Mullah Akhund played a crucial leadership and guidance role in Quetta Shura, formed after the Taliban was driven out of power in a US-led military invasion in 2001
The Taliban have named Mullah Mohammad Hasan Akhund to lead their new interim government, nearly three weeks after the group seized control of the country.
Mullah Akhund is on a UN sanctions list and is the longtime head of the Taliban’s powerful decision-making body Rehbari Shura, or leadership council.
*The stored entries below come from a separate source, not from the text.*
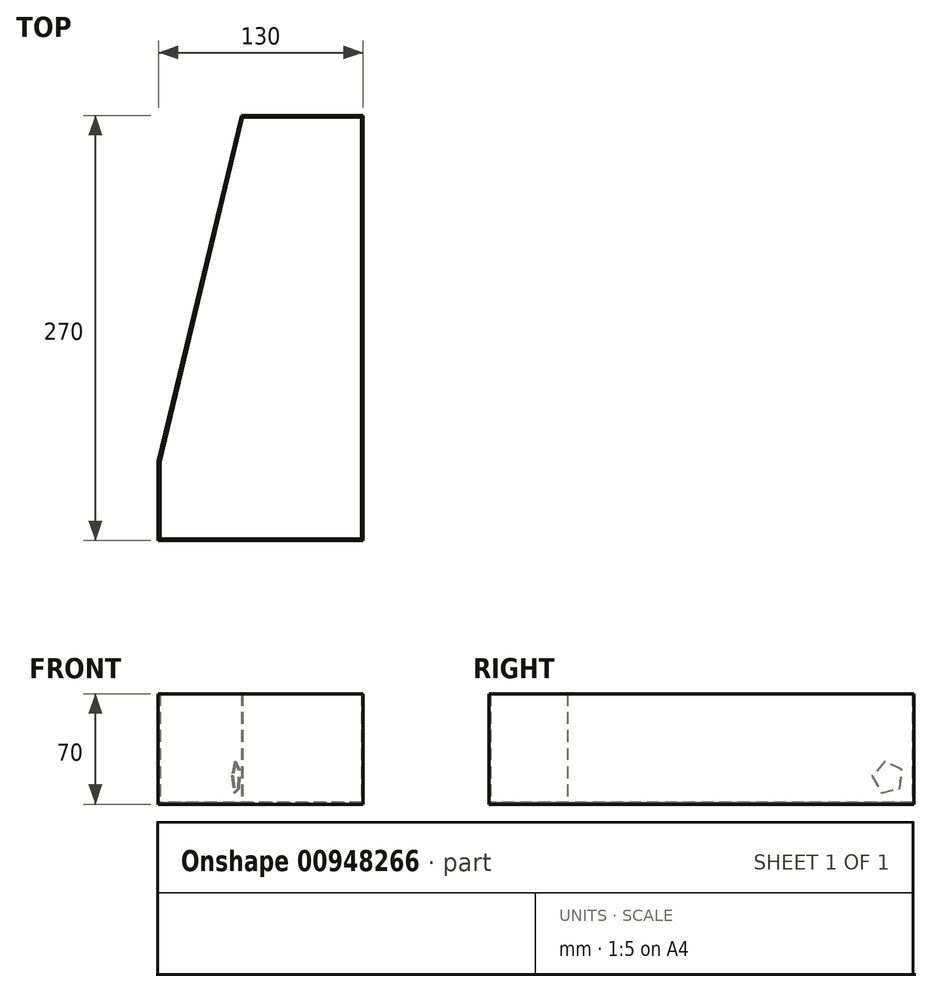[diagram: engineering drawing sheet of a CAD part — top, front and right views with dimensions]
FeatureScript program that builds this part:
annotation { "Feature Type Name" : "Feature", "Feature Type Description" : "" }
export const myFeature = defineFeature(function(context is Context, id is Id, definition is map)
    precondition{}
    {
        {
            var Q0;
            Q0=qCreatedBy(makeId("Top.planeOp"),FACE);
            var sketch = newSketch(context, id + "F0", { "sketchPlane" : qUnion([Q0])});
            skLineSegment(sketch, "E0", {"start": v(-26.67, 204.09) * mm, "end": v(50.48, 204.09) * mm});
            skLineSegment(sketch, "E1", {"start": v(50.48, 204.09) * mm, "end": v(50.48, -65.91) * mm});
            skLineSegment(sketch, "E2", {"start": v(50.48, -65.91) * mm, "end": v(-79.52, -65.91) * mm});
            skLineSegment(sketch, "E3", {"start": v(-79.52, -65.91) * mm, "end": v(-79.52, -15.91) * mm});
            skLineSegment(sketch, "E4", {"start": v(-79.52, -15.91) * mm, "end": v(-26.67, 204.09) * mm});
            skSolve(sketch);
        }
        {
            var Q0;
            Q0=makeQuery(id+"F0.imprint","IMPRINT",FACE,{"disambiguationData":[TD([[makeQuery(id+"F0.imprint","IMPRINT",EDGE,{"derivedFrom":sQuery(id+"F0.wireOp",EDGE,"E0")}),-1.0]])]});
            extrude(context, id + "F1", {"entities" : qUnion([Q0]), "depth" : 70 * mm, "offsetDistance" : 25 * mm});
        }
        {
            var Q0;
            Q0=makeQuery(id+"F1.opExtrude","CAP_FACE",FACE,{"disambiguationData":[OSD([sQuery(id+"F0.wireOp",EDGE,"E0"),sQuery(id+"F0.wireOp",EDGE,"E1"),sQuery(id+"F0.wireOp",EDGE,"E2"),sQuery(id+"F0.wireOp",EDGE,"E3"),sQuery(id+"F0.wireOp",EDGE,"E4")])],"isStart":false});
            shell(context, id + "F2", {"entities" : qUnion([Q0]), "thickness" : 1 * mm});
        }
        {
            var Q0;
            Q0=makeQuery(id+"F1.opExtrude","SWEPT_FACE",FACE,{"disambiguationData":[OSD([sQuery(id+"F0.wireOp",EDGE,"E4")])]});
            var sketch = newSketch(context, id + "F3", { "sketchPlane" : qUnion([Q0])});
            skLineSegment(sketch, "E5.0", {"start": v(-173.11, 26.93) * mm, "end": v(-165, 17.79) * mm});
            skLineSegment(sketch, "E5.1", {"start": v(-165, 17.79) * mm, "end": v(-171.2, 7.26) * mm});
            skLineSegment(sketch, "E5.2", {"start": v(-171.2, 7.26) * mm, "end": v(-183.13, 9.89) * mm});
            skLineSegment(sketch, "E5.3", {"start": v(-183.13, 9.89) * mm, "end": v(-184.31, 22.05) * mm});
            skLineSegment(sketch, "E5.4", {"start": v(-184.31, 22.05) * mm, "end": v(-173.11, 26.93) * mm});
            skSolve(sketch);
        }
        {
            var Q0;
            Q0=makeQuery(id+"F3.imprint","IMPRINT",FACE,{"disambiguationData":[TD([[makeQuery(id+"F3.imprint","IMPRINT",EDGE,{"derivedFrom":sQuery(id+"F3.wireOp",EDGE,"E5.0")}),-1.0]])]});
            extrude(context, id + "F4", {"entities" : qUnion([Q0]), "operationType" : NewBodyOperationType.REMOVE, "oppositeDirection" : true, "depth" : 4 * mm, "offsetDistance" : 25 * mm});
        }
    });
He was previously the foreign minister and then deputy prime minister during the Taliban’s last stint in power from 1996-2001.
At a press conference in Kabul on Tuesday, Taliban spokesman said Zabihullah Mujahid said Taliban co-founder Abdul Ghani Baradar would be Mullah Akhund’s deputy.
Like many in the Taliban leadership, Mullah Akhund derives much of his prestige from his proximity to the movement’s reclusive first leader, Mullah Mohammad Omar.
Akhund hails from Kandahar, the birthplace of the Taliban.
A UN sanctions report described him as a “close associate and political adviser” to Omar.
Akhund is highly respected within the movement, especially by its supreme leader, Haibatullah Akhunzada, a Taliban source told the news agency Reuters.
Some observers viewed Akhund, believed to be in his mid-60s and possibly older, as more of a political than a religious figure, with his control over the leadership council also giving him a say in military affairs.
Mullah Akhund has Pashtun lineage from Ahmad Shah Durrani – the founder of modern Afghanistan (circa 1700s).
He played a crucial leadership and guidance role in the Rahbari Shura council of leaders, often called the Quetta Shura, formed after the Taliban was driven out of power in a US-led military invasion in 2001.
He is the author of several works on Islam.